Genau genommen steht die Themse als Lebensader Londons im Zentrum der Präsentation, ein Fluss, der über Jahrhunderte ’seine‘ Menschen ernährt hat. Schöne Modelle und Bilddokumente belegen den Umgang mit ihm seit der Römerzeit, die Anlage von Häfen, Handelshäusern, Befestigungs- und Wohnbauten, nicht zuletzt Brücken. Schon die Römer errichteten um 100 n. Chr. eine Holzbrücke, im 12.Jh folgte ein Steinbau mit Häusern, einer Kapelle, Zugbrücke, Mühlen etc. Doch die Brücke war auch eine Sperre, gewollt gegen Feinde, unpraktisch wegen der größer werdenden Schiffe. Die Docks wanderten flussabwärts, zunächst noch vor den Tower, nach 1800 dahinter.

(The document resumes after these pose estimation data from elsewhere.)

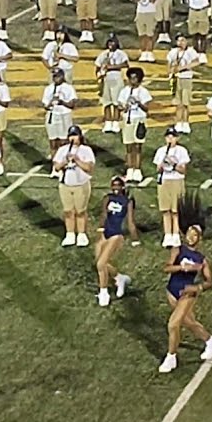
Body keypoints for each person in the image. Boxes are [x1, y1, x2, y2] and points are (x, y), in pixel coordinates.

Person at [159, 225, 212, 373]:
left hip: (187, 294)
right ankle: (210, 341)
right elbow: (166, 268)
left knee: (173, 325)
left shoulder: (201, 259)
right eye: (189, 234)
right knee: (189, 322)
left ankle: (171, 357)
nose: (191, 237)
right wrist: (183, 268)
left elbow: (209, 281)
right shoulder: (178, 250)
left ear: (199, 239)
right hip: (172, 291)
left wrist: (197, 288)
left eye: (195, 235)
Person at [95, 176, 137, 306]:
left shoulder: (127, 201)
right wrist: (100, 230)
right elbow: (103, 215)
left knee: (101, 264)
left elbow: (130, 220)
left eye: (118, 185)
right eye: (114, 185)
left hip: (117, 234)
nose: (116, 188)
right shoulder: (107, 198)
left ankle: (104, 292)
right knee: (100, 263)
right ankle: (119, 278)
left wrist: (135, 238)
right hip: (106, 232)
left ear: (123, 186)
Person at [55, 125, 96, 248]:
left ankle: (82, 234)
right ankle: (70, 234)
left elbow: (89, 168)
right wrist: (64, 161)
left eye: (75, 135)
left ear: (80, 136)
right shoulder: (63, 150)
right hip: (65, 185)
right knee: (68, 211)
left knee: (80, 211)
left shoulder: (86, 150)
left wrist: (77, 160)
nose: (73, 138)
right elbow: (56, 167)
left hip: (81, 185)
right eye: (71, 136)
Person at [153, 127, 190, 248]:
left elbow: (183, 170)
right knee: (165, 209)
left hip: (177, 180)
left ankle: (176, 234)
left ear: (177, 138)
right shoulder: (161, 151)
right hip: (164, 180)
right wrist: (162, 164)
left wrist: (173, 164)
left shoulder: (182, 151)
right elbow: (157, 169)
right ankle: (167, 235)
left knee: (176, 209)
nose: (170, 139)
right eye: (168, 137)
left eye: (173, 137)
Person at [117, 67, 152, 182]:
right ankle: (130, 169)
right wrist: (124, 107)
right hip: (128, 119)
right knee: (128, 146)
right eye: (130, 78)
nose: (132, 81)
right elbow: (119, 105)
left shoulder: (143, 92)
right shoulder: (124, 91)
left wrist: (139, 102)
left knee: (137, 146)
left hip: (139, 120)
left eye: (134, 78)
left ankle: (137, 170)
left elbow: (146, 108)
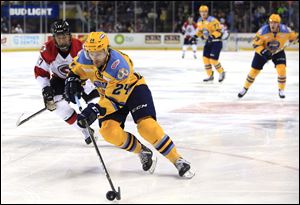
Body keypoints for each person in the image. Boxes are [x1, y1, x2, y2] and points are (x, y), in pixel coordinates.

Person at [64, 32, 195, 178]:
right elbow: (75, 70)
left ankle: (177, 159)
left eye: (99, 53)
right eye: (91, 53)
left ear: (107, 50)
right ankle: (142, 151)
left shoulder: (119, 66)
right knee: (108, 132)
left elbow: (115, 100)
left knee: (147, 127)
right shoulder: (84, 57)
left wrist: (95, 109)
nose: (95, 58)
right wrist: (72, 80)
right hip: (108, 96)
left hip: (133, 91)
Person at [34, 19, 99, 144]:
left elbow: (92, 70)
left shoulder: (80, 48)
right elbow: (40, 72)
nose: (63, 40)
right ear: (54, 38)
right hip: (59, 80)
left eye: (65, 36)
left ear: (69, 35)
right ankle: (85, 131)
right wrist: (46, 88)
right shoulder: (47, 50)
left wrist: (82, 85)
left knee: (96, 100)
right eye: (59, 37)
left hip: (81, 78)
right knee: (56, 105)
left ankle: (101, 122)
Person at [238, 14, 298, 98]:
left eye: (275, 23)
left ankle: (281, 90)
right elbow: (255, 44)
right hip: (263, 51)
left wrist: (297, 38)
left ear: (278, 24)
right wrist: (264, 51)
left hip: (278, 51)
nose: (272, 24)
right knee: (254, 72)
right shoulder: (262, 31)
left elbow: (294, 37)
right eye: (271, 22)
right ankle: (245, 88)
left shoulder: (286, 30)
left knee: (282, 70)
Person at [195, 5, 226, 82]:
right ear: (199, 12)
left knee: (213, 60)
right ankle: (210, 76)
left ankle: (221, 72)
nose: (203, 13)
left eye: (205, 12)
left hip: (216, 42)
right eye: (202, 12)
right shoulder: (199, 21)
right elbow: (200, 31)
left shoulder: (213, 20)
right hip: (208, 42)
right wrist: (195, 36)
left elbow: (219, 30)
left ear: (207, 12)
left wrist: (212, 36)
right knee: (205, 59)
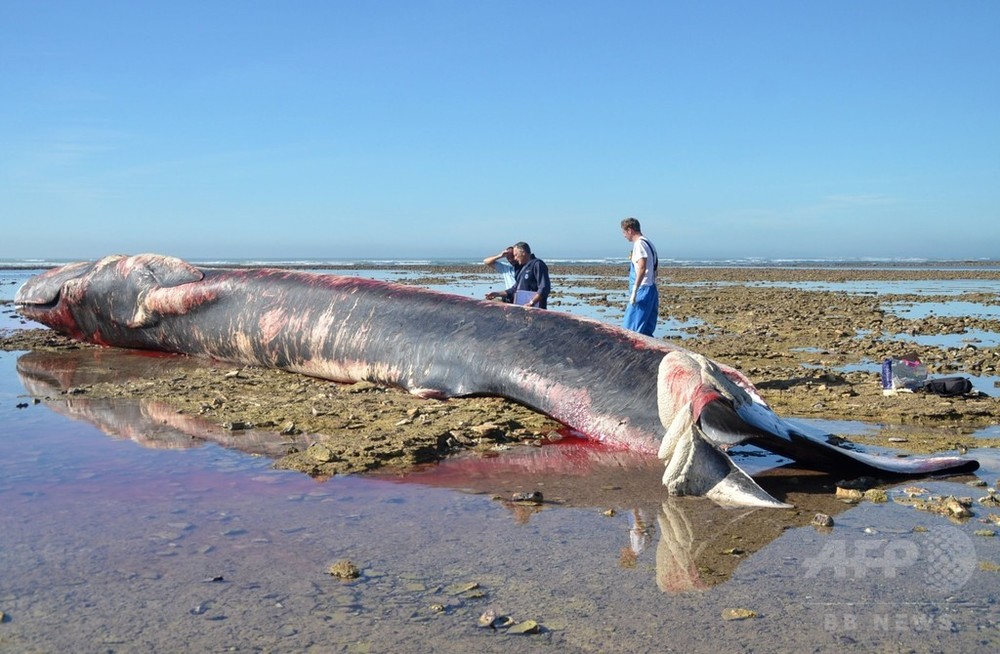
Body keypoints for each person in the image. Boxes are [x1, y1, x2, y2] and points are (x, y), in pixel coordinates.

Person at [621, 217, 659, 336]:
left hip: (642, 291)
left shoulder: (639, 244)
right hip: (651, 289)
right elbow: (654, 268)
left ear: (630, 230)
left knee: (631, 331)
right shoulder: (648, 243)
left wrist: (635, 291)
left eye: (624, 232)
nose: (624, 235)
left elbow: (642, 267)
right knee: (646, 330)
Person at [485, 242, 551, 308]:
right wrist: (496, 294)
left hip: (535, 309)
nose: (515, 258)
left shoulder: (537, 264)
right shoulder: (523, 268)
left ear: (523, 252)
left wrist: (532, 303)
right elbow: (513, 289)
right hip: (523, 307)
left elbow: (544, 288)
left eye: (516, 255)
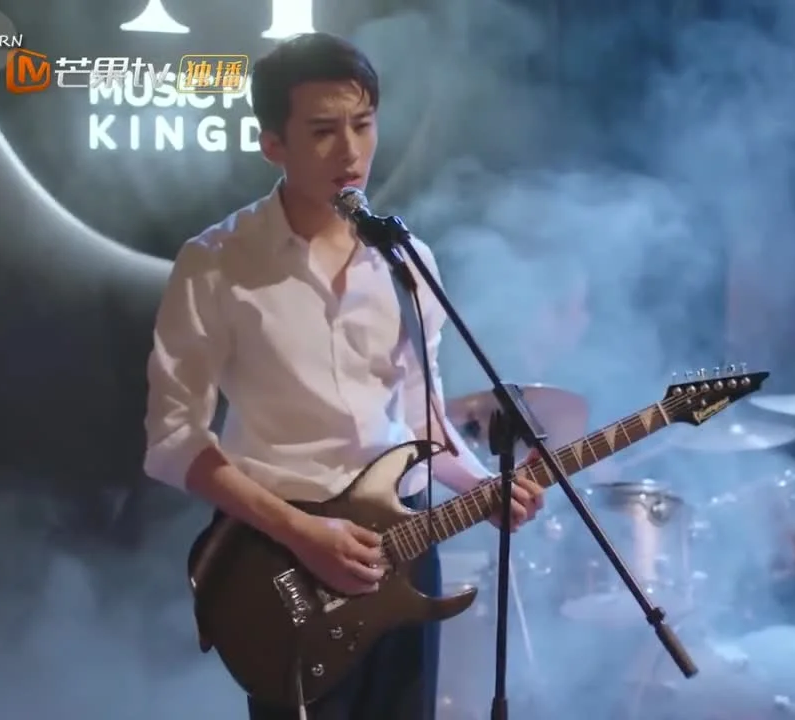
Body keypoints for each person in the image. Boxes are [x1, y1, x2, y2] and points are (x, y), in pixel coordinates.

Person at [142, 33, 545, 720]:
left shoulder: (406, 260)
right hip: (281, 555)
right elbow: (173, 439)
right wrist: (304, 533)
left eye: (363, 125)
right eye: (323, 131)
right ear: (273, 144)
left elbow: (421, 415)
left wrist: (482, 487)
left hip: (406, 541)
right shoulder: (215, 262)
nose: (351, 152)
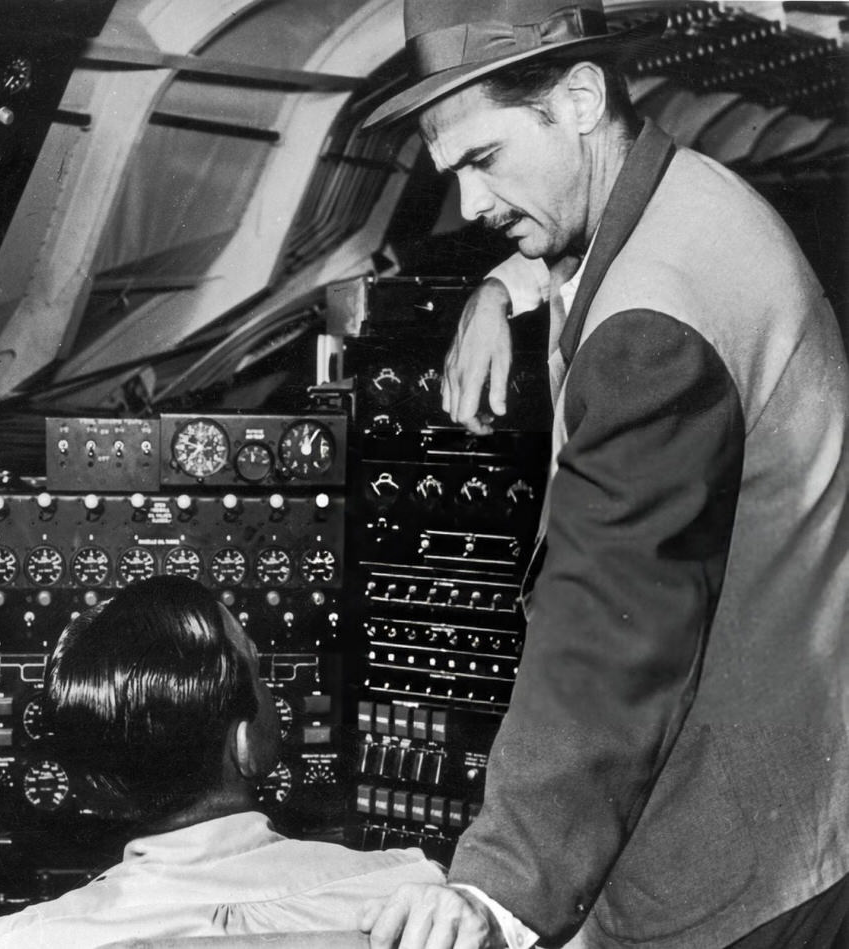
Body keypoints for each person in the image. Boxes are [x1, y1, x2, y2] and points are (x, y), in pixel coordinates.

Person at [358, 1, 849, 948]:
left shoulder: (651, 334)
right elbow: (599, 247)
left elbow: (612, 623)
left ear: (581, 98)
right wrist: (502, 288)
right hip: (801, 790)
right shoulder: (685, 193)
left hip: (740, 865)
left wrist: (499, 887)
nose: (468, 206)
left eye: (483, 160)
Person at [0, 576, 442, 948]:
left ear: (96, 782)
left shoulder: (3, 942)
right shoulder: (416, 899)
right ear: (245, 744)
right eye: (258, 671)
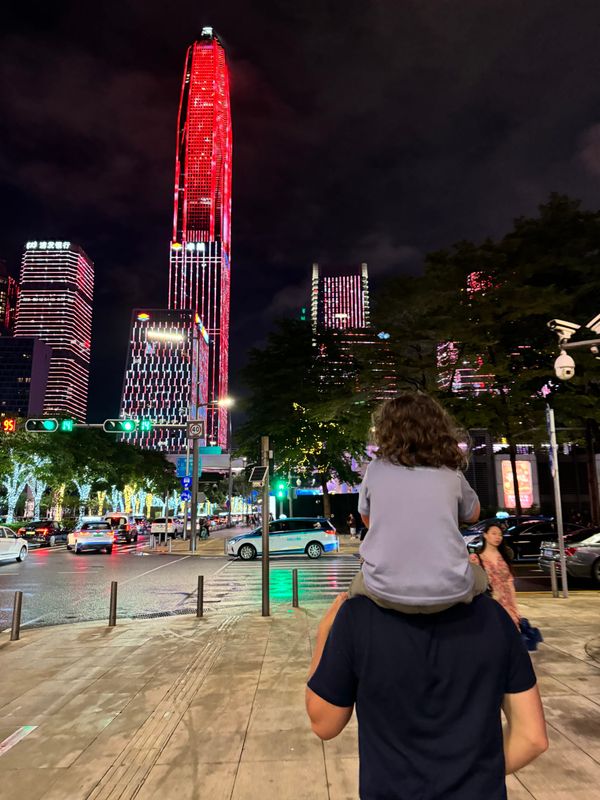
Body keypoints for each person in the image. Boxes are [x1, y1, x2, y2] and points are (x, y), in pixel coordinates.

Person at [306, 592, 548, 799]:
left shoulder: (357, 616)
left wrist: (324, 632)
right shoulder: (493, 616)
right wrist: (470, 775)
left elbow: (324, 723)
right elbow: (532, 738)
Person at [350, 392, 487, 612]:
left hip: (384, 590)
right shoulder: (451, 472)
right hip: (450, 591)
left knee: (354, 590)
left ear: (386, 431)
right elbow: (473, 514)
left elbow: (367, 519)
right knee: (481, 576)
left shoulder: (375, 470)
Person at [470, 521, 520, 627]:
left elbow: (509, 582)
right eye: (494, 533)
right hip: (488, 605)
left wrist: (515, 607)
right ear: (485, 535)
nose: (498, 537)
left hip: (508, 606)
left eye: (500, 534)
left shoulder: (504, 557)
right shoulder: (476, 558)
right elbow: (474, 586)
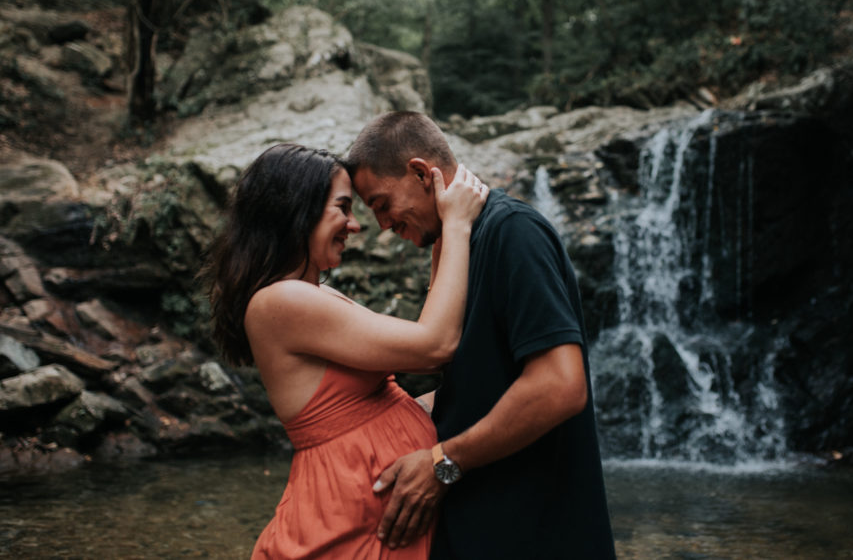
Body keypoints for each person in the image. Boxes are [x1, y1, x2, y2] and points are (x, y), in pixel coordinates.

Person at [346, 112, 617, 559]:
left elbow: (560, 385)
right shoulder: (458, 245)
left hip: (539, 537)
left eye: (380, 204)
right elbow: (478, 383)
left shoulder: (513, 232)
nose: (383, 225)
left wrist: (443, 462)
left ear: (419, 172)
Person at [205, 142, 489, 559]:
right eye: (343, 207)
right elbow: (434, 346)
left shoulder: (312, 294)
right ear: (296, 211)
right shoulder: (281, 301)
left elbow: (395, 384)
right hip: (342, 522)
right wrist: (457, 224)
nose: (355, 226)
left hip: (367, 517)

Das Museum nimmt auch seine eigene (Gebäude-)Geschichte ernst, so dass dem Handel mit Zucker und Sklaven eine große Abteilung gewidmet ist. Denn so wurde nicht nur die West India Company im 18. Jh reich: Waffen und Tauschmittel gingen per Schiff nach Westafrika zum Erwerb von Sklaven. Diese wurden zu den Zuckerrohrplantagen Amerikas gebracht. Dort wurde Zucker, Rum, Tabak für London geladen. Dann auf ein Neues.

Installation Hafenviertel um 1850 Foto: Gerd Walther

Installation Hafenviertel um 1850
Foto: Gerd Walther

Sehr anschaulich gemacht ist mit zwei umfänglichen Installationen die Zeit um 1750 und v.a. die um 1850. Dunkle, enge Gassen, Kontore, kleine Läden und Wohnplätze, nicht nur die Kneipen verrucht und gespenstig, manchmal kann man hineingehen, teilweise genügt ein Blick durch ein erleuchtetes Fenster in eingerichtete Räume. Wer Londons East End zur Zeit von Jack the Ripper (1888) kennenlernen will, erhält hier den wohl eindringlichsten Einblick, auch wenn das Menschengewühl fehlt. Das ist toll gemacht.

Es folgen kleinere Ensembles. Hafenviertel sind nie nur Handelsorte, es sind Lebensräume, in denen Menschenmassen unter oft völlig unzureichenden (hygienischen) Bedingungen hausten. Es sind auch Orte des Wirtschaftens. Werften, Großmühlen, Kohle-, Stahlwerke und andere große Fabriken entstehen und werden mit typischen Maschinen, Einrichtungen und Dokumenten vorgestellt. Oder die Polizei mit ihren langen Stecken zur Orientierung im dichten Nebel. Unermesslicher Reichtum, unfassbares Elend, Laster und Verbrechen lagen nah zusammen. Ein Hafenviertel der Sonderklasse.

1666, 1794 und 1866 zerstörten riesige Feuer ganze Stadtteile – bis hin zu den deutschen Luftangriffen im ‚Blitz‘ ab 1940, unter denen das East End besonders zu leiden hatte. Doch immer wieder wurde aufgebaut, noch größer, noch mächtiger. Immer größere Schiffe verlangten immer größere Hafenanlagen – flussabwärts. So wurden die Londoner Docks in den 1960er Jahren allmählich veraltet. Ab 1985/88 entstand an ihrer Stelle das Bankenviertel Canary Wharf, ein Moloch der anderen Art. Für die alten Docks, ihre Menschen, Häuser und Straßen war trotz aller Gegenwehr hier kein Platz mehr.